After much collaboration on counter-terror activities, Facebook, Twitter and Apple will be among the corporations the government is set to call to contribute to the protection of children in the face of those frightening online phenomena which their parents may not understand, including sexting, bullying, sites discussing self-harm, and information about eating disorders.
These problems, which no generation has had to face before, will be solved in the new initiative headed by culture secretary Karen Bradley. Bradley will be leading the government's inter-departmental charge on behalf of the Prime Minister, and will ultimately be producing a consultation green paper on future policy, potentially to be published this summer, although government hasn't been making promises lately, because of distracting cat videos the Brexit.
Whatever those policies may be, they will join those in the Digital Economy Bill, which is currently going through Parliament and seeks to introduce age checks for those visiting naughty websites so as to prevent under-18s from watching porn – with powers to block sites which refuse to comply.
Sexting has raised much alarm of late, with a study last year for the NSPCC and Children’s Commissioner [PDF] finding that 13 per cent of 11- to 16-year-olds reported that they had taken topless pictures of themselves and 3 per cent had taken fully naked pictures of themselves.
South Yorkshire police recently suggested that this was not necessarily an avenue for abuse, revealing that the majority of suspects in underage sexting cases are underage themselves.

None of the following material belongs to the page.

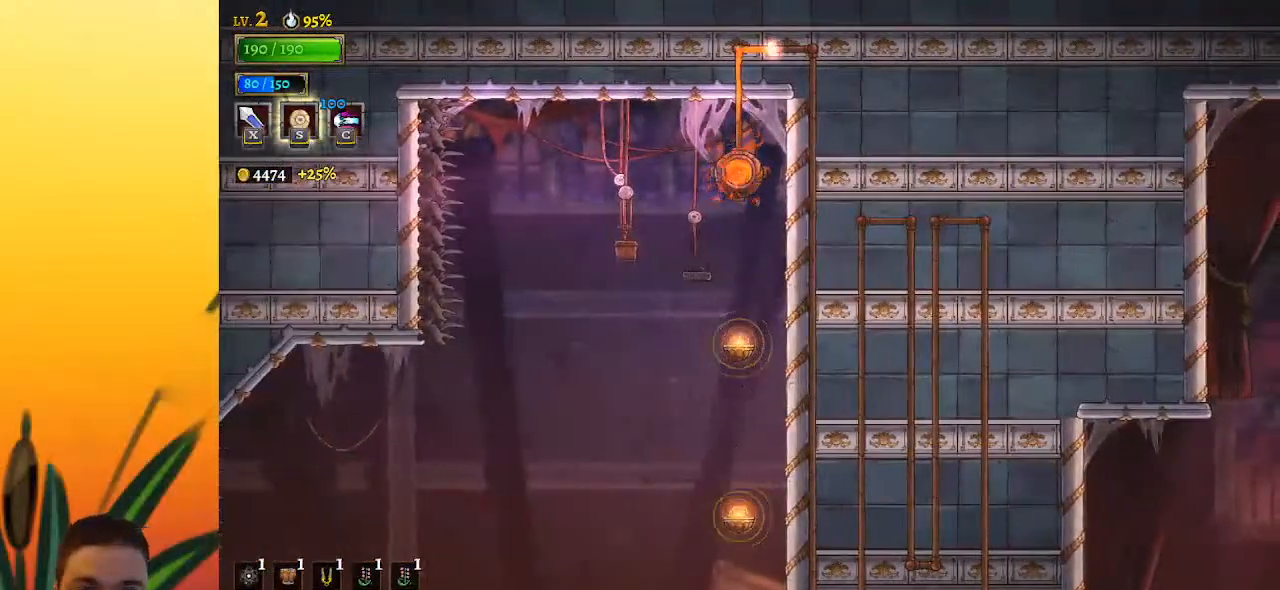
{"keys": [], "events": []}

A report has also been commissioned “by leading academic Professor Sonia Livingstone”, a social psychologist who has spent much of her career focusing on kids on the webz. Livingstone will provide up-to-date evidence “of how young people are using the internet, the dangers they face, and the gaps that exist in keeping them safe”.
Karen Bradley said: “The internet has provided young people with amazing opportunities but has also introduced a host of new dangers which children and parents have never faced before.”
It is increasingly clear that some behaviours which are unacceptable offline are being tolerated or even encouraged online – sometimes with devastating consequences.
We are determined to make Britain the safest place in the world to be online, and to help people protect themselves from the risks they might face.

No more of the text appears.